● DIRECTIVE 1:
In the Cinderella review, substitute "young fans" for "little girls" and reproduce everything from "Movie Review: A" down to "of $70 million).".

● SOURCE TEXT:

+ + +

Movie Review: A Magical ‘Cinderella’ Moment

Cinderella (2015)

Image Credit: Disney

Once upon a time, little girls everywhere daydreamed of having their Cinderella moment, just like the one from the timeless children’s tale. Today, they can waltz into the theatre and watch as the fairy tale fantasy comes to life in Disney’s new live-action film starring the iconic princess (which reigned at the box office with an opening weekend total of $70 million).

Image Credit: Disney

On the heels of the successes of previous cartoon to real-life adaptations (Maleficent, Alice in Wonderland) based on Disney’s animated classics, Director Kenneth Branagh’s Cinderella stays faithful to the 1950 feature, keeping its light and uplifting tone. In an effort to slightly modernize his interpretation, Branagh adds a few dashes of depth and humanity to the story we all know by heart by giving the characters backstories, allowing the audience to empathize with them much more.

+ + +

● INFORMATION SUPPLIED:

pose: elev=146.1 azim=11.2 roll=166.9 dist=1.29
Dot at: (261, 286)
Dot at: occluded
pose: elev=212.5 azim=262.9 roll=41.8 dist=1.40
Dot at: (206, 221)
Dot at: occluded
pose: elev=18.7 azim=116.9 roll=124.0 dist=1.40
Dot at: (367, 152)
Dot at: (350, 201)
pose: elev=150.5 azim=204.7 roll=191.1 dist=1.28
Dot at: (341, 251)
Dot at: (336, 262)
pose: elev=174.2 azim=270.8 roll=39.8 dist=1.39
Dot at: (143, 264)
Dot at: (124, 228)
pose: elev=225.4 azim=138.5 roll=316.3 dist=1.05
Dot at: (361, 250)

+ + +

● DIRECTIVE 2:
Convert the records, from the line containing "pose: elev=150.5 azim=204.7" down to the last line of the records, into a Markdown table with a Row column numbering each line and a Line column holding it, leaving out blank lines.

● CORRECT RESPONSE 1:
Movie Review: A Magical ‘Cinderella’ Moment

Cinderella (2015)

Image Credit: Disney

Once upon a time, young fans everywhere daydreamed of having their Cinderella moment, just like the one from the timeless children’s tale. Today, they can waltz into the theatre and watch as the fairy tale fantasy comes to life in Disney’s new live-action film starring the iconic princess (which reigned at the box office with an opening weekend total of $70 million).

● CORRECT RESPONSE 2:
| Row | Line |
|---|---|
| 1 | pose: elev=150.5 azim=204.7 roll=191.1 dist=1.28 |
| 2 | Dot at: (341, 251) |
| 3 | Dot at: (336, 262) |
| 4 | pose: elev=174.2 azim=270.8 roll=39.8 dist=1.39 |
| 5 | Dot at: (143, 264) |
| 6 | Dot at: (124, 228) |
| 7 | pose: elev=225.4 azim=138.5 roll=316.3 dist=1.05 |
| 8 | Dot at: (361, 250) |